[Supplied records — start]

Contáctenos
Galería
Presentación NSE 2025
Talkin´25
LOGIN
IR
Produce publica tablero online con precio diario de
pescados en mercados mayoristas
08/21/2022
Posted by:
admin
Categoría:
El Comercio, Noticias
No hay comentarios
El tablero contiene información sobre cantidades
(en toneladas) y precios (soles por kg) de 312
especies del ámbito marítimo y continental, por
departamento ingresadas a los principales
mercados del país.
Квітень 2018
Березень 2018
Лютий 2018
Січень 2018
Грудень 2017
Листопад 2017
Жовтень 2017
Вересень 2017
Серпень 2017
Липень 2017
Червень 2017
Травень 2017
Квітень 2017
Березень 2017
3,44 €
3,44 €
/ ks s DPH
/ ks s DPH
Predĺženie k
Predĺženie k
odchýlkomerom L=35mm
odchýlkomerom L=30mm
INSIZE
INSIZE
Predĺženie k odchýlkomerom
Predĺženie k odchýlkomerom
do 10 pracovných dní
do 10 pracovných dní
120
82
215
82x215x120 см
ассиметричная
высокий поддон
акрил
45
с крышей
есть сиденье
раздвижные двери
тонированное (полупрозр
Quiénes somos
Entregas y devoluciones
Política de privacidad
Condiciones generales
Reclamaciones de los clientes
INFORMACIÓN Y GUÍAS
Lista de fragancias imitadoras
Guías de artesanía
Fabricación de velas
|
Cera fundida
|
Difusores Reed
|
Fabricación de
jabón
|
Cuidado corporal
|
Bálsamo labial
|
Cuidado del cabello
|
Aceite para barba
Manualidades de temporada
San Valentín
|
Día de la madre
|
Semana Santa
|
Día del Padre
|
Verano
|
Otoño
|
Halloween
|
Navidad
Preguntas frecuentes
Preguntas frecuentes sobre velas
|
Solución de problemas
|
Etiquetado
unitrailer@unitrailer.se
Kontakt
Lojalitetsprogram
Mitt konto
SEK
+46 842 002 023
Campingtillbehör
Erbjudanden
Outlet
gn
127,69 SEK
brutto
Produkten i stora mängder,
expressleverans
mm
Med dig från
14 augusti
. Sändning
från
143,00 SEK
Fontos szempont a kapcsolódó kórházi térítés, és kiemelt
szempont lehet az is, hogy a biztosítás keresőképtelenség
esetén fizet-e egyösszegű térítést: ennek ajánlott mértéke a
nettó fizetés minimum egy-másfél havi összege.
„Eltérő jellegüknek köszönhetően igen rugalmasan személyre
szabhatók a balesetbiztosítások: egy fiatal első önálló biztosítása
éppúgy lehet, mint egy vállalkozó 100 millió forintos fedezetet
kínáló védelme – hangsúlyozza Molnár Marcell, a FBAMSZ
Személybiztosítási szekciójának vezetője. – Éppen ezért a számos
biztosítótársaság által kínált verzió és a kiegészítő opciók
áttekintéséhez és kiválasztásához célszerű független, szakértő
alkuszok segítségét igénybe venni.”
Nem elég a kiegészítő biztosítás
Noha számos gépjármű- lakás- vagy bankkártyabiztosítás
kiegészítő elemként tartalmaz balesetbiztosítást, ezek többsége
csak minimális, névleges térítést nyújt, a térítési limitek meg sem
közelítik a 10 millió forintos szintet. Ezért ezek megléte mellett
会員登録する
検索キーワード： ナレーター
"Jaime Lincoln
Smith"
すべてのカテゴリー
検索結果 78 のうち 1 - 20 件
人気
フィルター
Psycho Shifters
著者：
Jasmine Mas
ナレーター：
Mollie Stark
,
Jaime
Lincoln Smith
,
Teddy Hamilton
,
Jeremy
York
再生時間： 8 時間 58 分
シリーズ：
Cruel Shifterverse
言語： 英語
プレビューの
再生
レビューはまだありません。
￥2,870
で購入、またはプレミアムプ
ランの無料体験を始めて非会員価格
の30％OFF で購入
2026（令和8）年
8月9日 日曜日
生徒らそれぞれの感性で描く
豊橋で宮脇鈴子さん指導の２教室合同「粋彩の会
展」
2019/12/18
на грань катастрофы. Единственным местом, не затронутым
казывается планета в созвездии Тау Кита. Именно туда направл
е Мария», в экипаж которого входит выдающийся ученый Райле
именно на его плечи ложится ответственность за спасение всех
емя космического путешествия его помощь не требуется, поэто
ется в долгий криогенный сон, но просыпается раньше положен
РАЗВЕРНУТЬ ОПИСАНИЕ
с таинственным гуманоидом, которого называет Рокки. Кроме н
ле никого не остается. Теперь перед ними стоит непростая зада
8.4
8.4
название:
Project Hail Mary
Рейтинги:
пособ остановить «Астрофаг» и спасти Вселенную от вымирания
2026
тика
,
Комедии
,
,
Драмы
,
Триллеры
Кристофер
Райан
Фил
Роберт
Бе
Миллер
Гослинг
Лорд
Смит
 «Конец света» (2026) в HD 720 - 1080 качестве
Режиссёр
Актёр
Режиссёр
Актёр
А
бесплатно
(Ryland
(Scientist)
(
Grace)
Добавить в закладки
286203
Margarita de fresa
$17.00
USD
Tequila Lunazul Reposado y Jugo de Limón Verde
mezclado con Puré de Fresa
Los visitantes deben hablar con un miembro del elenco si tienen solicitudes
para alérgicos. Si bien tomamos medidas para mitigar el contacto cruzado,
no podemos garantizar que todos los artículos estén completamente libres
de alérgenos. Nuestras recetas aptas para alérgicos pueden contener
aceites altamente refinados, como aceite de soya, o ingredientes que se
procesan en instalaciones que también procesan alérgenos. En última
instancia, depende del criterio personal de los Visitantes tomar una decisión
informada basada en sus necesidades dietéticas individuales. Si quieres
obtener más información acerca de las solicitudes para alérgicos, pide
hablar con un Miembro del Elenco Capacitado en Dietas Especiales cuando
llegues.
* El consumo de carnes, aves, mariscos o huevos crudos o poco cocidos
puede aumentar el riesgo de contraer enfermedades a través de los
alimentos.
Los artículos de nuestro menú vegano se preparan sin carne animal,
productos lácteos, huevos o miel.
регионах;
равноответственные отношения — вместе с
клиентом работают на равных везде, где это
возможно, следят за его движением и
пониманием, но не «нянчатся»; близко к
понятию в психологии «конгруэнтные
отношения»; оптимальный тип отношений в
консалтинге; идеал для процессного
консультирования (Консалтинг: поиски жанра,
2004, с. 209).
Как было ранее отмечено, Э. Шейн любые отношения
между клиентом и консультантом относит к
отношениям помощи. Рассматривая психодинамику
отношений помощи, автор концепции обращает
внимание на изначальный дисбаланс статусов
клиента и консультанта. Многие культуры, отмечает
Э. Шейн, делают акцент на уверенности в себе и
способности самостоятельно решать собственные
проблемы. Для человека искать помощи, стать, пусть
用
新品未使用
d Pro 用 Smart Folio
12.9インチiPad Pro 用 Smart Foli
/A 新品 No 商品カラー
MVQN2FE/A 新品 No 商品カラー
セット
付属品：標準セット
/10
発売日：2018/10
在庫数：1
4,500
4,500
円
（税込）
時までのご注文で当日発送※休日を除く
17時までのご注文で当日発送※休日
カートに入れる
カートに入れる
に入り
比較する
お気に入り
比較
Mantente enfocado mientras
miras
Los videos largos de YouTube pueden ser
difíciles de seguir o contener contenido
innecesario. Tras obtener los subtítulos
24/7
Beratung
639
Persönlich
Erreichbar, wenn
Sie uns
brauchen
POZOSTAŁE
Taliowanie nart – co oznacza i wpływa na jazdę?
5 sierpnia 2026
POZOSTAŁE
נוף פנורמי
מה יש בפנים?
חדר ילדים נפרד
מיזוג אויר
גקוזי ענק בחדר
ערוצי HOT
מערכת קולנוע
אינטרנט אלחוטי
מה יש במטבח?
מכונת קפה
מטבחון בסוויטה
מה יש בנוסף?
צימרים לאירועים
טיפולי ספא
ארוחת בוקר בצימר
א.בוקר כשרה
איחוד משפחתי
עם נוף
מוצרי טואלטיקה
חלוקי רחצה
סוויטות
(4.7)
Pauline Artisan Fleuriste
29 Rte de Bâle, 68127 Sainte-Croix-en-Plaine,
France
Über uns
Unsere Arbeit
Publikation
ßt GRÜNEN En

[Supplied records — finish]

## Work task
Of the lines above, copy each one that contains the word "Fabricación".

## Exercise answer
Fabricación de velas
Fabricación de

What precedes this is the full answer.